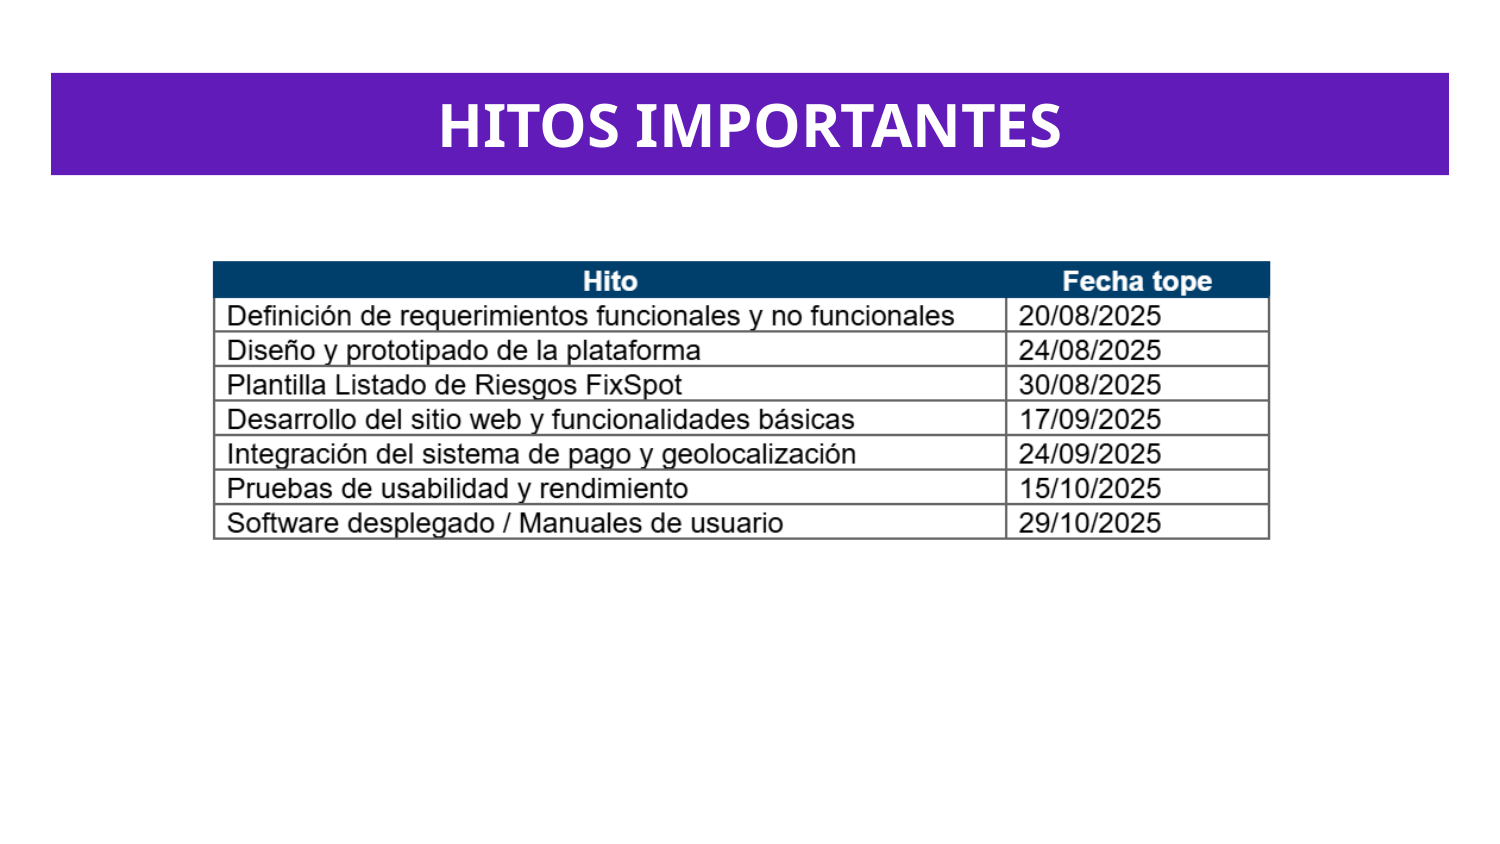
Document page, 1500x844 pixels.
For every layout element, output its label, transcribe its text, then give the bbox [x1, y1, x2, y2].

title HITOS IMPORTANTES [51, 72, 1449, 176]
picture [149, 234, 1351, 609]
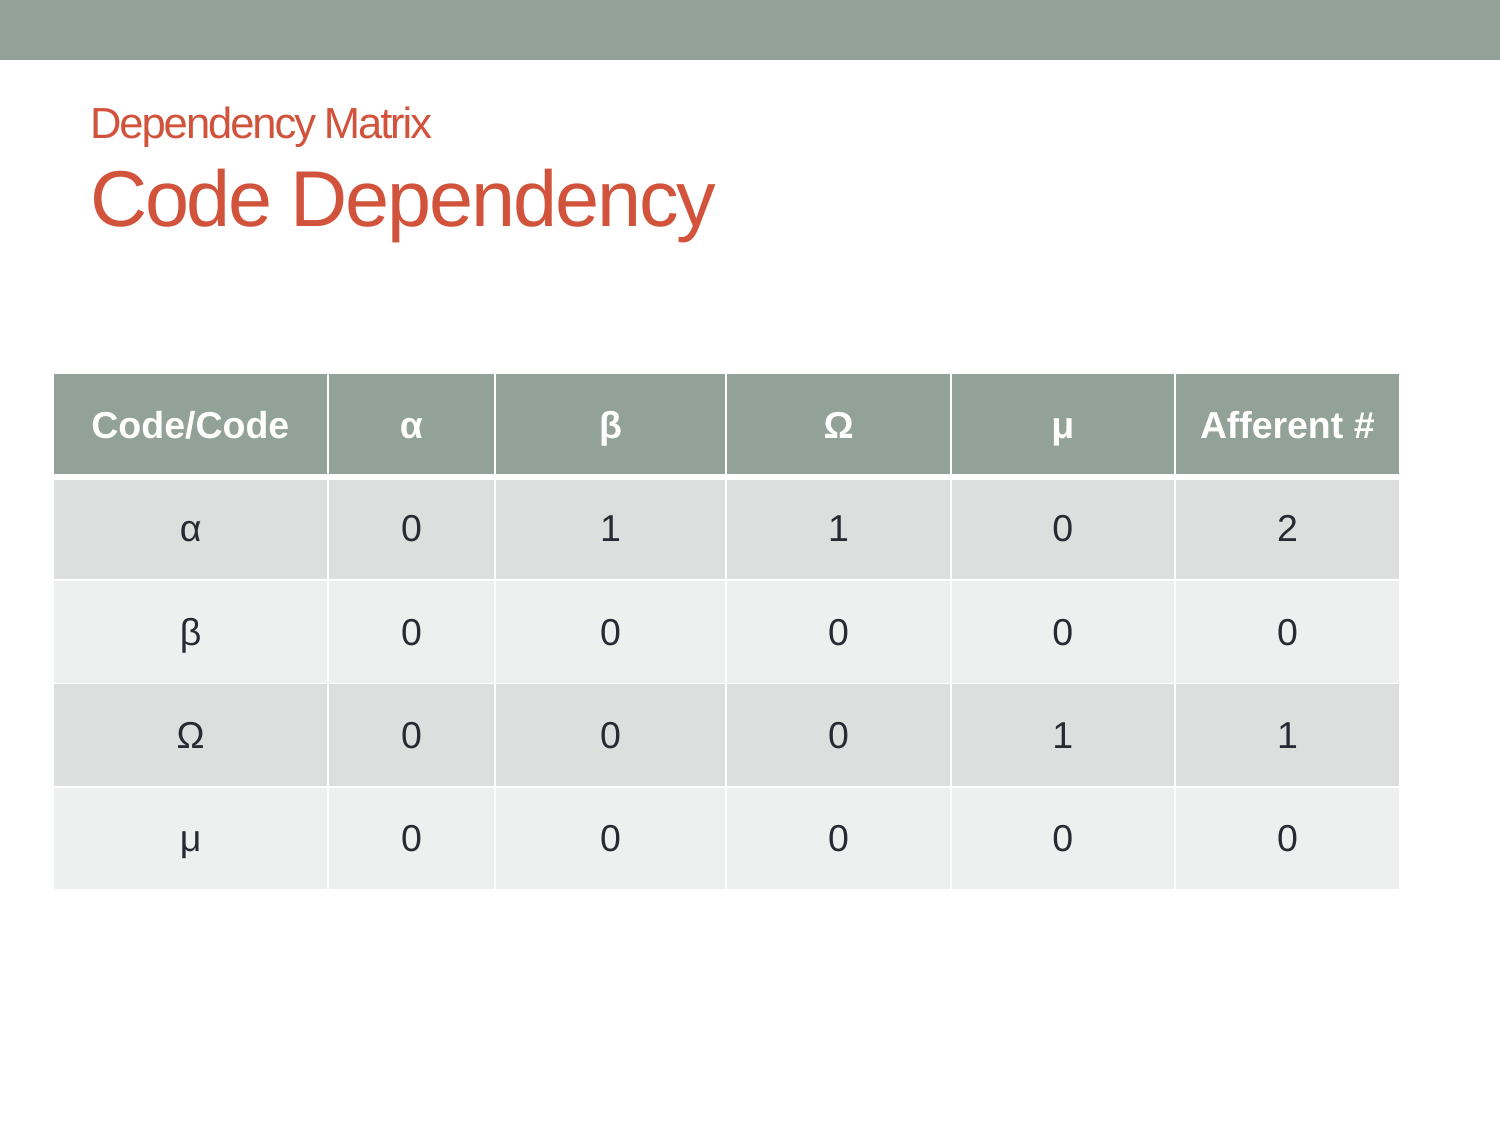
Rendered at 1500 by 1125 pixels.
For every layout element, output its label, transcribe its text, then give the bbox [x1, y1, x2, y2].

table_header β [496, 374, 725, 474]
table_cell 2 [1176, 480, 1399, 579]
table_cell 1 [727, 480, 950, 579]
table_cell 0 [727, 684, 950, 786]
table_cell μ [54, 788, 327, 889]
table_cell 0 [1176, 788, 1399, 889]
table_header μ [952, 374, 1174, 474]
table_cell 0 [952, 581, 1174, 683]
table_cell 0 [496, 788, 725, 889]
table_cell 0 [496, 581, 725, 683]
table_cell 0 [727, 581, 950, 683]
table_cell 0 [329, 581, 494, 683]
table_cell 0 [952, 788, 1174, 889]
table_cell 0 [329, 684, 494, 786]
table_cell 1 [952, 684, 1174, 786]
text_box Dependency Matrix Code Dependency [74, 87, 1425, 250]
table_header α [329, 374, 494, 474]
table_header Afferent # [1176, 374, 1399, 474]
table_cell 0 [329, 480, 494, 579]
table_cell α [54, 480, 327, 579]
table_header Ω [727, 374, 950, 474]
table_cell 1 [1176, 684, 1399, 786]
table_cell 0 [727, 788, 950, 889]
table_cell 0 [329, 788, 494, 889]
table_cell Ω [54, 684, 327, 786]
table_cell 0 [496, 684, 725, 786]
table_cell 1 [496, 480, 725, 579]
table_cell 0 [952, 480, 1174, 579]
table_header Code/Code [54, 374, 327, 474]
table_cell β [54, 581, 327, 683]
table_cell 0 [1176, 581, 1399, 683]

•••

Exercise brief — Find all the lines containing "pixels" in the material, then copy them.

Solution —
Document page, 1500x844 pixels.
Rendered at 1500 by 1125 pixels.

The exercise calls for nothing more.